What are issues in aircraft procurements?

  • The procurement issue has become a Chakravyuh in which every level of procurement has become a challenge as it happened in Rafael Version-I.
  • Indian Air Force is trying to do buy aircraft as it has some omnibus criteria available all across and in every kind of procurement.
  • Therefore, all the aircraft get into competition and beat one another in procurement time and price. But they all have certain specific specialities which are important equally.
  • While publishing tenders, the authorities fix some criteria which are available across the board. For example, India wanted to go for 140 single-engine aircraft but it was contested which leads to procurement of twin engines.
  • Initially, India had the plan to have a layered aircraft strength where the money can be utilized the best. Hence, the only solution lies in letting IAF choose the aircraft best for its operations rather than authorities choosing them.
  • The whole issue of procurement decision masking increases the cost overall and that is a big problem.
  • India needs a waterfall mechanism or layered structure where private players other than public enterprise like HAL should be given responsibility for every tier or level job.

It is time to look beyond Hindustan Aeronautics Limited?

  • It is one of the biggest companies India has and doing well.
  • Instead of completely overlooking it, it can be tied up with a foreign vendor or foreign manufacturer which will improve its efficiency.
  • Two such examples\include, in 20017-08 India signed two G2G deals i.e. C-17 from Boeing and C-30 from Lockheed Martin, both came-in under G2G deal and inducted in IAF.
  • Many of the foreign companies are ready to come and set up plants in India. India is already 2 decades behind today’s need for technology enhancement.

Does the private industry have bandwidth to take up aircraft manufacturing?

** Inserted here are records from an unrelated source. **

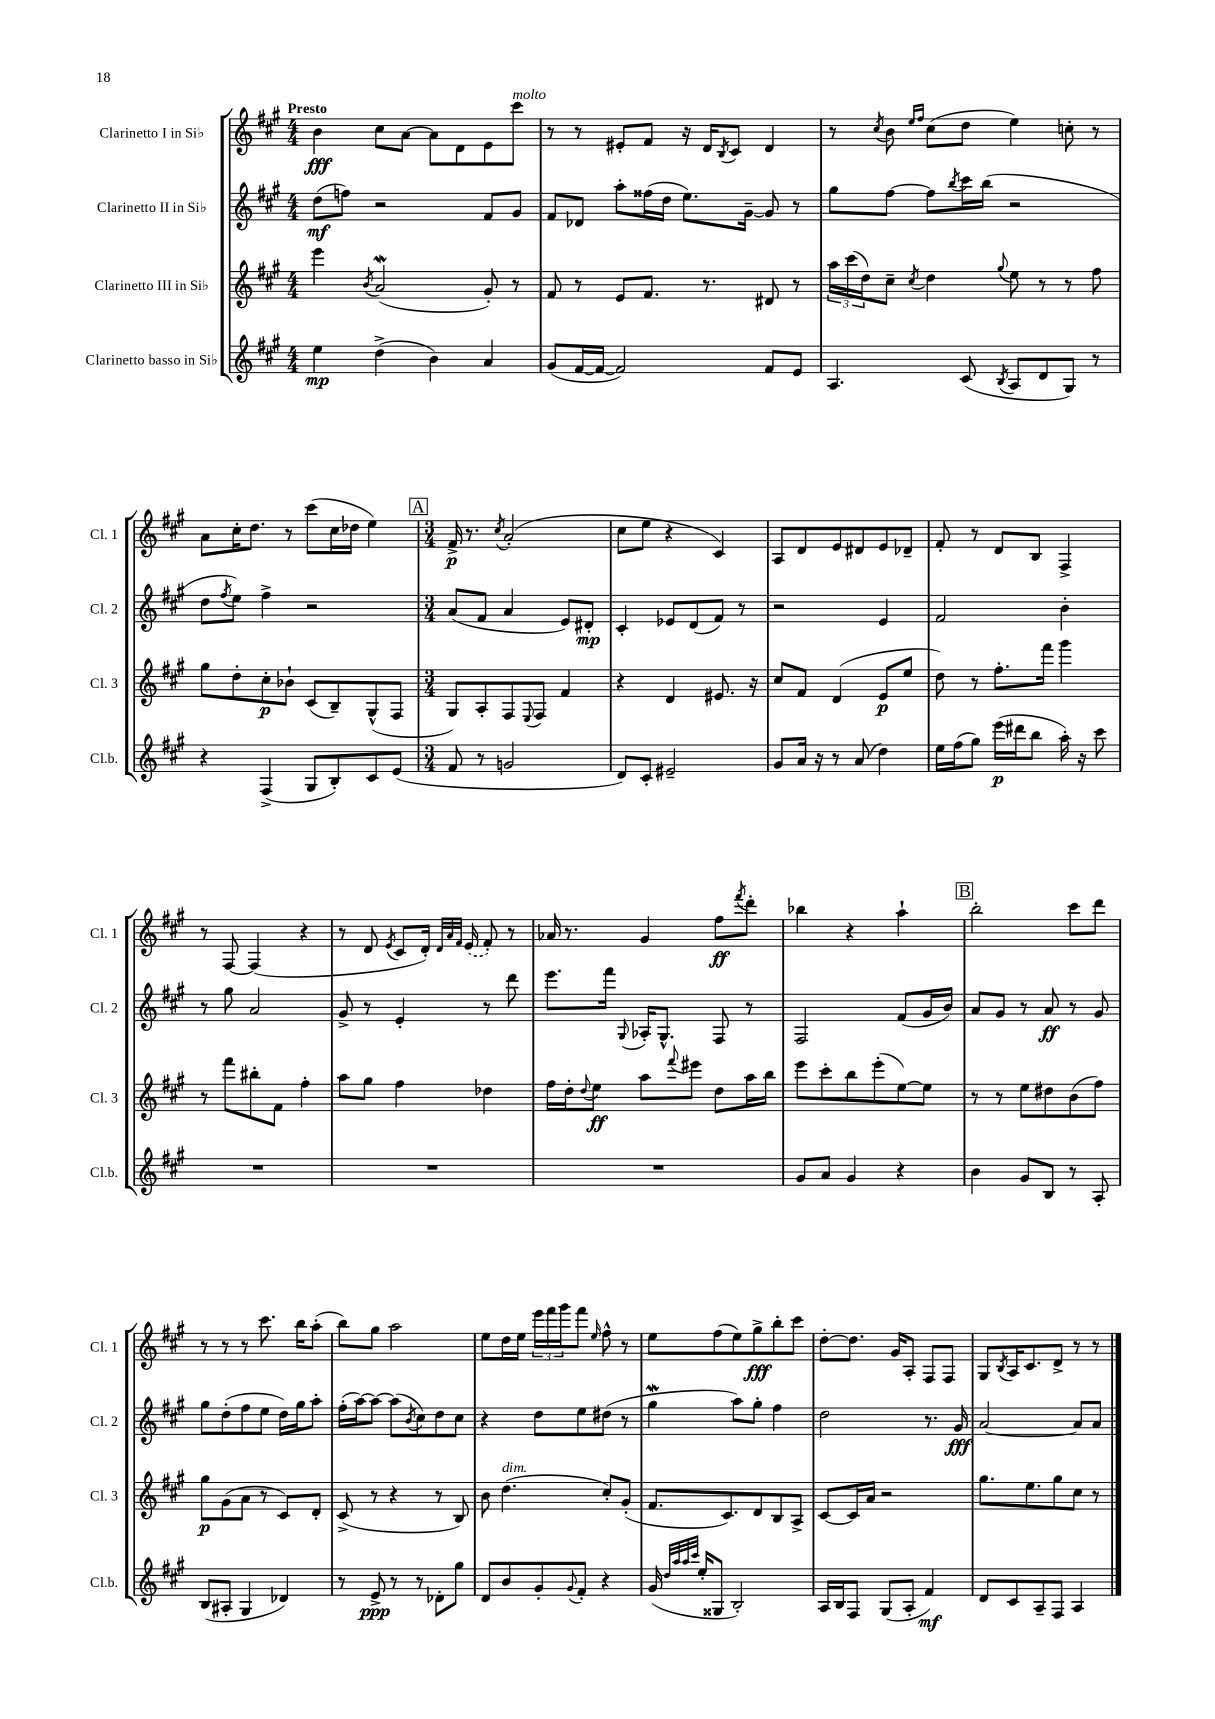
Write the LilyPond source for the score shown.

<<
\new StaffGroup <<
\new Staff = "s0" \with { instrumentName = "Clarinetto I in Sib" shortInstrumentName = "Cl. 1" } {
    \clef treble \key a \major \numericTimeSignature \time 4/4 \tempo "Presto"
    b'4\fff cis''8 a'8~ a'8 d'8 e'8 cis'''8^\markup { \italic "molto" } |
    r8 r8 eis'8-. fis'8 r16 d'16 \acciaccatura { b8 } cis'8 d'4 |
    r8 \acciaccatura { cis''8 } b'8 \grace { e''16 fis''16 } cis''8( d''8 e''4) c''8-. r8 |
    a'8 cis''16-. d''8. r8 cis'''8( cis''16 des''16 e''4) |
    \mark \markup { \box "A" } \numericTimeSignature \time 3/4 fis'16->\p r8. \acciaccatura { cis''8 } a'2-.( |
    cis''8 e''8 r4 cis'4) |
    a8 d'8 e'8 dis'8 e'8 des'8-- |
    fis'8-. r8 d'8 b8 fis4-> |
    r8 fis8~ fis4( r4 |
    r8 d'8 \acciaccatura { e'8 } cis'8 d'16-.) \grace { d'32 a'32 fis'32 } \once \slurDashed e'16( fis'8-.) r8 |
    aes'16 r8. gis'4 fis''8\ff \acciaccatura { fis'''8 } d'''8-. |
    bes''4 r4 a''4-! |
    \mark \markup { \box "B" } b''2-. cis'''8 d'''8 |
    r8 r8 r8 cis'''8. b''16 a''8-.( |
    b''8) gis''8 a''2 |
    e''8 d''16 e''16 \tuplet 3/2 { e'''16 fis'''16 gis'''16 } fis'''8 \grace { e''16 } fis''8-^ r8 |
    e''8 fis''8( e''8) gis''8->\fff b''8-. cis'''8 |
    d''8~-. d''8. gis'16 a8-. fis8 fis8 |
    gis8 \acciaccatura { b8 } a16 cis'8. d'8-> r8 r8 \bar "|." |
}
\new Staff = "s1" \with { instrumentName = "Clarinetto II in Sib" shortInstrumentName = "Cl. 2" } {
    \clef treble \key a \major \numericTimeSignature \time 4/4
    d''8\mf( f''8) r2 fis'8 gis'8 |
    fis'8 des'8 a''8-. fisis''16( d''16 e''8.) gis'16~-- gis'8 r8 |
    gis''8 fis''8~ fis''8 \acciaccatura { b''8 } cis'''16 b''16( r2 |
    d''8 \acciaccatura { fis''8 } e''8) fis''4-> r2 |
    \mark \markup { \box "A" } \numericTimeSignature \time 3/4 a'8( fis'8 a'4 e'8) dis'8-.\mp |
    cis'4-. ees'8 d'8( fis'8) r8 |
    r2 e'4 |
    fis'2 b'4-. |
    r8 gis''8 a'2 |
    gis'8-> r8 e'4-. r8 d'''8 |
    e'''8. fis'''16 \appoggiatura { gis8 } aes16-. gis8.-^ fis8 r8 |
    fis2 fis'8( gis'16 b'16) |
    \mark \markup { \box "B" } a'8 gis'8 r8 a'8\ff r8 gis'8 |
    gis''8 d''8-.( fis''8 e''8 d''16) gis''16 a''8-. |
    fis''16-.( a''16~) a''8~ a''8( \acciaccatura { b'8 } cis''8) d''8 cis''8 |
    r4 d''8 e''8 dis''8( r8 |
    gis''4\mordent a''8) gis''8-. fis''4 |
    d''2 r8. gis'16\fff |
    a'2~ a'8 a'8 \bar "|." |
}
\new Staff = "s2" \with { instrumentName = "Clarinetto III in Sib" shortInstrumentName = "Cl. 3" } {
    \clef treble \key a \major \numericTimeSignature \time 4/4
    e'''4 \acciaccatura { b'8 } a'2\mordent( gis'8-.) r8 |
    fis'8 r8 e'8 fis'8. r8. dis'8 r8 |
    \tuplet 3/2 { a''16 cis'''16( d''16) } cis''8-- \acciaccatura { cis''8 } d''4 \appoggiatura { gis''8 } e''8 r8 r8 fis''8 |
    gis''8 d''8-. cis''8-.\p bes'8-! cis'8( b8--) gis8-^( fis8 |
    \mark \markup { \box "A" } \numericTimeSignature \time 3/4 gis8) a8-. fis8 \appoggiatura { e8 } fis8 fis'4 |
    r4 d'4 eis'8. r16 |
    cis''8 fis'8 d'4( e'8\p e''8 |
    d''8) r8 fis''8.-. fis'''16 gis'''4 |
    r8 fis'''8 bis''8-. fis'8 fis''4-. |
    a''8 gis''8 fis''4 des''4 |
    fis''16 d''16-. \appoggiatura { d''8 } e''8\ff a''8 \appoggiatura { fis'''8 } eis'''8 d''8 a''16 b''16 |
    e'''8 cis'''8-. b''8 e'''8-.( e''8~) e''8 |
    \mark \markup { \box "B" } r8 r8 e''8 dis''8 b'8( fis''8) |
    gis''8\p gis'8( a'8 r8 cis'8) d'8-. |
    cis'8->( r8 r4 r8 b8) |
    b'8 d''4.^\markup { \italic "dim." }( cis''8-.) gis'8-.( |
    fis'8. cis'8.) d'8 b8 a8-> |
    cis'8~ cis'16 a'16 r2 |
    gis''8. e''8. gis''8 cis''8 r8 \bar "|." |
}
\new Staff = "s3" \with { instrumentName = "Clarinetto basso in Sib" shortInstrumentName = "Cl.b." } {
    \clef treble \key a \major \numericTimeSignature \time 4/4
    e''4\mp d''4->( b'4) a'4 |
    gis'8( fis'16~ fis'16~ fis'2) fis'8 e'8 |
    a4. cis'8( \acciaccatura { b8 } a8 d'8 gis8) r8 |
    r4 fis4->( gis8 b8-.) cis'8 e'8( |
    \mark \markup { \box "A" } \numericTimeSignature \time 3/4 fis'8 r8 g'2 |
    d'8) cis'8-. eis'2-- |
    gis'8 a'16 r16 r8 a'8( d''4) |
    e''16 fis''16( gis''8) e'''16\p( dis'''16 b''8 a''16-.) r16 cis'''8 |
    R2. |
    R2. |
    R2. |
    gis'8 a'8 gis'4 r4 |
    \mark \markup { \box "B" } b'4 gis'8 b8 r8 a8-. |
    b8( ais8-. gis4 des'4) |
    r8 e'8->\ppp r8 r8 des'8-. gis''8 |
    d'8 b'8 gis'8-. \appoggiatura { gis'8 } fis'8-. r4 |
    gis'16( \grace { d''32 a''32 a''32 cis'''32 } e''16-. gisis8 b2-.) |
    a16 b16 fis8 gis8( a8-. fis'4\mf) |
    d'8 cis'8 a8-- fis8 a4 \bar "|." |
}
>>
>>
\layout { \context { \Score \remove "Bar_number_engraver" } }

  • At the current Indian economy status and further expand it, India needs to broad base and expand its industry. The private sector needs to be called-in because HAL alone will not be able to do everything.
  • Public industries having infrastructure facilities should be allowed to tie up with private industries where the latter can use these facilities on lease and start the production.
  • India can’t be an economic superpower unless it does not have the indigenous manufacturing capability.

Way Forward

  • Ministry of Defence has permitted usage of all the present facilities. Government is trying to encourage industries to participate. The major challenge to look into is the order inflow.
  • The discussion on aircraft modernisation needs to be intensified and done regularly so the industry, armed forces and the government sit together and find out the best possible way.
  • The National Aeronautics Commission needs to be established to take on challenges in aircraft procurement and manufacturing plans.
  • India needs to pick up the pace, strategic culture and the trust to give private industry the places and fixed targets for manufacturing aircraft.
  • The Indigenously Design, Develop and Manufacture (IDDM) and strategic partnership policy under the Defence Procurement Procedure (DPP) are the structured programs in which the private industry can participate with the government.